ケンメリから鉄仮面まで! 3台を振り返る

 スカイラインの60周年を記念して歴代モデルを振り返る本企画。初代から3代目までを扱った第1弾に続き、第2弾をお届けしたい。

④4代目 C110型系 1972年-1977年

 スカイラインヒストリー第2弾は、4代目「ケンメリ」スカイラインから始めることにしよう。Cピラーが極端に太く、車体全体がかなりウエッジシェイプにデザインされたスタイリッシュな4代目スカイラインは、1972年2月に登場。

 2ドアハードトップと4ドアの「GT」のみ丸目4灯テールランプを採用。以後10代目のR34まで、基本的にスカイラインの象徴、丸目4灯テールランプは、「GT」モデルにだけ継承され、アイデンティティとして認知されている。シャーシは、C130型ローレルとほぼ共用と考えていい。

 本格的なマイカー時代の到来に合わせ、若者を強く意識した商品作りで、モータースポーツよりもファッション性を重視。スポーティーな高性能乗用車として支持されている。ケンとメリーという若いカップルが、スカイラインに乗って各地をドライブするという広告展開を行い、社会現象になるほど人気を博したことから、通称「ケンメリ」と呼ばれるようになった。

 ケンメリグッズも大ヒットし、そのTシャツは57万枚も売れ、ニセモノも多く出回ったほど。相合傘をモチーフにした「愛のアンブレラ」ステッカーも売れに売れ、オリジナルCMソングのレコードまで30万枚売れたという。

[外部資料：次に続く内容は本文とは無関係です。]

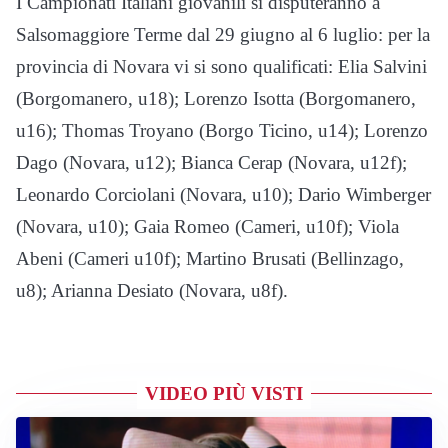
I Campionati Italiani giovanili si disputeranno a
Salsomaggiore Terme dal 29 giugno al 6 luglio: per la
provincia di Novara vi si sono qualificati: Elia Salvini
(Borgomanero, u18); Lorenzo Isotta (Borgomanero,
u16); Thomas Troyano (Borgo Ticino, u14); Lorenzo
Dago (Novara, u12); Bianca Cerap (Novara, u12f);
Leonardo Corciolani (Novara, u10); Dario Wimberger
(Novara, u10); Gaia Romeo (Cameri, u10f); Viola
Abeni (Cameri u10f); Martino Brusati (Bellinzago,
u8); Arianna Desiato (Novara, u8f).
VIDEO PIÙ VISTI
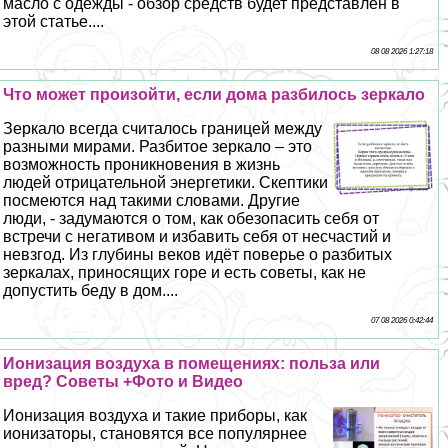
масло с одежды - обзор средств будет представлен в
этой статье....
08 08 2026 1:27:18
Что может произойти, если дома разбилось зеркало
Зеркало всегда считалось границей между
разными мирами. Разбитое зеркало – это
возможность проникновения в жизнь
людей отрицательной энергетики. Скептики
посмеются над такими словами. Другие
люди, - задумаются о том, как обезопасить себя от
встречи с негативом и избавить себя от несчастий и
невзгод. Из глубины веков идёт поверье о разбитых
зеркалах, приносящих горе и есть советы, как не
допустить беду в дом....
07 08 2026 0:42:44
Ионизация воздуха в помещениях: польза или
вред? Советы +Фото и Видео
Ионизация воздуха и такие приборы, как
ионизаторы, становятся все популярнее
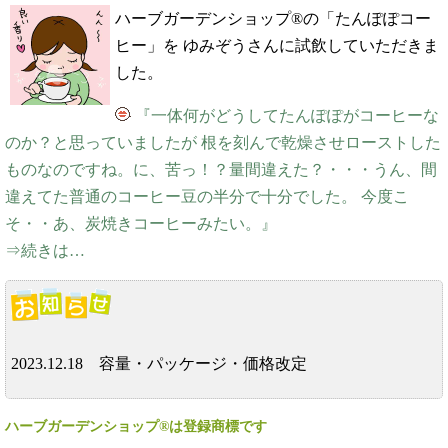
ハーブガーデンショップ®の「たんぽぽコー
ヒー」を ゆみぞうさんに試飲していただきま
した。
『一体何がどうしてたんぽぽがコーヒーな
のか？と思っていましたが 根を刻んで乾燥させローストした
ものなのですね。に、苦っ！？量間違えた？・・・うん、間
違えてた普通のコーヒー豆の半分で十分でした。 今度こ
そ・・あ、炭焼きコーヒーみたい。』
⇒続きは…
2023.12.18 容量・パッケージ・価格改定
ハーブガーデンショップ®は登録商標です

 ケンとメリーが旅するCMに登場した、北海道美瑛町にあるポプラの木、「ケンとメリーの木」は、観光名所にもなっている。

 1973年1月、S20エンジンを積んだケンメリGT-R=KPGC110型が追加。その前年の第19回東京モーターショーに「ハードトップ2000GT-Rレーシング仕様」が出品されたが、サーキットデビューは実現せず、幻に終わった。

 エンジン自体のスペックは、ハコスカ時代と変わらず、車重だけが20kgも重くなったケンメリGT-Rでは、ハコスカを破り新王者となったサバンナ、カペリのロータリー勢には勝ち目がなかったからだろう……。

 1973年のオイルショック、そして排ガス規制の高まりもあり、ケンメリGT-Rはわずか197台で生産終了。ハコスカと合わせ、S20エンジン搭載車は、通算2142台でストップ。FRP製のオーバーフェンダーやリヤスポイラーがオプションで用意され、イメージはダントツだった。